A short piece in Sunday's NY Times mentioned my debate late last year with Robert Levy of the Cato Institute, who is one of the lawyers representing the plaintiff in Heller v. D.C. , the Second Amendment case pending before the Supreme Court. The article mentions my rejoinder to the argument by Mr. Levy that the operative clause of a constitutional provision should be given its full natural meaning, even if the conditions in the prefatory clause do not hold. As I noted on this blog at the time (here), Levy provided an example in which "the right to keep and read books" is justified by a prefatory clause that states that declares "A well-educated electorate, being necessary to the self-governance of a free state . . . ." Levy thought it self-evident that the "keep and read books" clause would apply to all books, not merely those connected to educating the electorate, but I said this was hardly obvious; pornographic books, for example, might not be covered. Certainly, if one were to take an originalist persepctive, one would want to know how far the framers and ratifiers (or, on a slightly different view of originalism, a competent speaker of the English language familiar with the relevant terms of art), would have thought the "keep and read books" provision went.
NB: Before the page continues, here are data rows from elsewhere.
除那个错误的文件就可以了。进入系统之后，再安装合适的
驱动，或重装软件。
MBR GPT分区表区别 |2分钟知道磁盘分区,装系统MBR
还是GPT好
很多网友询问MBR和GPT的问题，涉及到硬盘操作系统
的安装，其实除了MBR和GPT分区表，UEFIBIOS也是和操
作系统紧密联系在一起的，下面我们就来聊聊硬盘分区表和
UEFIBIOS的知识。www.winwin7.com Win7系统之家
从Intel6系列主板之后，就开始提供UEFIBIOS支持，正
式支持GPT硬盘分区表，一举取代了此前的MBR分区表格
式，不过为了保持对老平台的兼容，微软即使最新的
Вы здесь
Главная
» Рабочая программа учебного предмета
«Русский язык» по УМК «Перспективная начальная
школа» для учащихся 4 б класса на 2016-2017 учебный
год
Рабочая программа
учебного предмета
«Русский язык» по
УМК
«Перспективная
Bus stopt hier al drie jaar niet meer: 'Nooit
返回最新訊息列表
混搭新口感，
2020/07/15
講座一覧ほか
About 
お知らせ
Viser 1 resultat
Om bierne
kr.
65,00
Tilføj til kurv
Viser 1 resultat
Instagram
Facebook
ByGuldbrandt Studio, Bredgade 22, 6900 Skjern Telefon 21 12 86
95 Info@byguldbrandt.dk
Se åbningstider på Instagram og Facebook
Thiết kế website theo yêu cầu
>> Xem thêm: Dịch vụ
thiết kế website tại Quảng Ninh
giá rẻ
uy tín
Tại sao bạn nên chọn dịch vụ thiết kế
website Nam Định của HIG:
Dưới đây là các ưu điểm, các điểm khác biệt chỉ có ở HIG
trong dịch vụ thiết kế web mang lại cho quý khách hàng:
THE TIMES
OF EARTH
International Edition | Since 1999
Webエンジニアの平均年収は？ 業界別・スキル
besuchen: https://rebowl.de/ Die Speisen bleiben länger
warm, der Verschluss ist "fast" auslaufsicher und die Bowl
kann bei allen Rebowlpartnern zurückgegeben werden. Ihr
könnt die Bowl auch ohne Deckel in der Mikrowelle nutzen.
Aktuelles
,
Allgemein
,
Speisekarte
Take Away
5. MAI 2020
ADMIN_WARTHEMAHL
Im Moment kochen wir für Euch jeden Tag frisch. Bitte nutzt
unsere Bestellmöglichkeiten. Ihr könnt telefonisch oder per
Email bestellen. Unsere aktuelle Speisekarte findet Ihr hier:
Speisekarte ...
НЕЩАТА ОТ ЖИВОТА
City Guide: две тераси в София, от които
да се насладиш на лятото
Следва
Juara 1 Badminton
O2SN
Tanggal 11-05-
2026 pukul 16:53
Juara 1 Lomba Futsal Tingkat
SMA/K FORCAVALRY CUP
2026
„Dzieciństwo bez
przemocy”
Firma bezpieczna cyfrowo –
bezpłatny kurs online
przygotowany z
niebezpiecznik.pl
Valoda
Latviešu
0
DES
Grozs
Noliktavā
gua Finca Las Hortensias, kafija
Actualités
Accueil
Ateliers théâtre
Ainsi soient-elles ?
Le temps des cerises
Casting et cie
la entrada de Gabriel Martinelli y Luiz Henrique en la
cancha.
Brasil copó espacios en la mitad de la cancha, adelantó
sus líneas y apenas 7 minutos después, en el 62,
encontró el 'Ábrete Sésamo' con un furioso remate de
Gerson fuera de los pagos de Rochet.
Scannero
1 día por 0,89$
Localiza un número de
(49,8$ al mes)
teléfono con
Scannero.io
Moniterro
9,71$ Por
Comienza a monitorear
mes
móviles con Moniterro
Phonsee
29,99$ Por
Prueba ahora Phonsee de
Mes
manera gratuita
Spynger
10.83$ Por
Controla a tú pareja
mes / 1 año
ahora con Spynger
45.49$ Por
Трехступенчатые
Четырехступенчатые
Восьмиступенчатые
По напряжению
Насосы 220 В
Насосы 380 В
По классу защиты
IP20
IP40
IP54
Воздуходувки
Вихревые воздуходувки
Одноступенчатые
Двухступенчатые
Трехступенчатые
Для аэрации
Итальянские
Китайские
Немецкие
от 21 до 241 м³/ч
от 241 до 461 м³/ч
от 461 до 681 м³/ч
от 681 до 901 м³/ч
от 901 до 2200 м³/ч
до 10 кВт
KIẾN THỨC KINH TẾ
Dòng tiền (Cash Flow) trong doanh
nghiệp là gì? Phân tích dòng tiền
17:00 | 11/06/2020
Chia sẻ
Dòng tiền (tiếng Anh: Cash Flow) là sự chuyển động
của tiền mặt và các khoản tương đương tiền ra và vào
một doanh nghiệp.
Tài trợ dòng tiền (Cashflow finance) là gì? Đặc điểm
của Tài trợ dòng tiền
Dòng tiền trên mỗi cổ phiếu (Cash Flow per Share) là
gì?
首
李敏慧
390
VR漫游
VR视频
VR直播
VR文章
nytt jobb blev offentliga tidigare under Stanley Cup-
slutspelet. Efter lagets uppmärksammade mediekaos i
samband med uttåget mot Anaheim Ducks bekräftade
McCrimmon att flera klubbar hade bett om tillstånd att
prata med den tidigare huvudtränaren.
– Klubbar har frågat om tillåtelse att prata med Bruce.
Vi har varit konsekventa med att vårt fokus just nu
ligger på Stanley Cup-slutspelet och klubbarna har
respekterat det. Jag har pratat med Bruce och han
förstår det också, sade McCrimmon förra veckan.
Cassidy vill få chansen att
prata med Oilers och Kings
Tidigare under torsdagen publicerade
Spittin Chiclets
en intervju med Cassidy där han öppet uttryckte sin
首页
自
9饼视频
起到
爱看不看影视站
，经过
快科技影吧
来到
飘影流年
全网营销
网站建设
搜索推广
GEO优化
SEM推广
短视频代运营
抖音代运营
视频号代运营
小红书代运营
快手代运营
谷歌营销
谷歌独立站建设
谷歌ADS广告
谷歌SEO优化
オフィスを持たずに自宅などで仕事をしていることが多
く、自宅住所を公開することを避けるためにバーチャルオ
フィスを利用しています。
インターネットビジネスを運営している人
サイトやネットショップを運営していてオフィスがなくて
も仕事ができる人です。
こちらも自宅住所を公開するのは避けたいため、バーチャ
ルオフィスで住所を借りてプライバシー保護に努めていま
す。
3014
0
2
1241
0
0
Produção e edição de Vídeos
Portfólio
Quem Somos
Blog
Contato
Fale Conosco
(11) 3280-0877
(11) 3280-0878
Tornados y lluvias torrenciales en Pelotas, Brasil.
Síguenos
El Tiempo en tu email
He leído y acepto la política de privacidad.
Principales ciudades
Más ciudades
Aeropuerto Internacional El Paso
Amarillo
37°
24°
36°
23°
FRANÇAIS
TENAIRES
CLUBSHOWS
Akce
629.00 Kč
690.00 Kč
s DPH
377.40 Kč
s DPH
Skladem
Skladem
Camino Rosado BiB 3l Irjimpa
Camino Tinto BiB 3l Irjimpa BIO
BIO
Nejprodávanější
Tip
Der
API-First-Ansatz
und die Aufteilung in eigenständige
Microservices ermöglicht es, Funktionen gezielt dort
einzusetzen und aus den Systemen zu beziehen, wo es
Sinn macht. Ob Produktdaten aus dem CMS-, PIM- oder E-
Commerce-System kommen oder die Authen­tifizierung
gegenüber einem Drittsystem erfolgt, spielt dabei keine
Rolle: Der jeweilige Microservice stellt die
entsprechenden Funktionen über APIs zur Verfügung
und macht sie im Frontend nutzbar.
Having just finished doing some work on an amicus brief in support of the District in the case, I must say how convinced I now am that---judged by traditional criteria---the best reading of the original understanding of the Secondd Amendment is that it protects a right of the States. Our brief (on which I came in near the end, joining a pro bono team including lawyers from Dewey & LeBoeuf, where I moonlight), emphasizes a number of points, but here I'll just highlight one: The ratification debates over the original Constitution---out of which came proposals for what became the Second Amendment and the Bill of Rights more broadly---focused just about exclusively on the question of whether the federal power to arm the state militias included a power to disarm the militias. The Second Amendment was overwhelmingly seen as a mechanism for ensuring state authority over arming, and regulating, the state militias, without undue federal interference.
To be sure, constitutional interpretation is not only about original understanding, but this is the ground on which proponents of the individual right view have chosen to make their case, and it now strikes me as a weak one. The Founding generation may have believed in a right to armed self-defense, but as a natural right that was not the focus of what became the Second Amendment. The best argument for an individual right of armed self-defense would thus be rooted in the Ninth Amendment (although I still think it should probably fail), but for reasons probably having more to do with ideology than tactics, most of the supporters of the individual right view appear to be allergic to that kind of argument. (Randy Barnett is an exception, as are many of the folks at Cato.)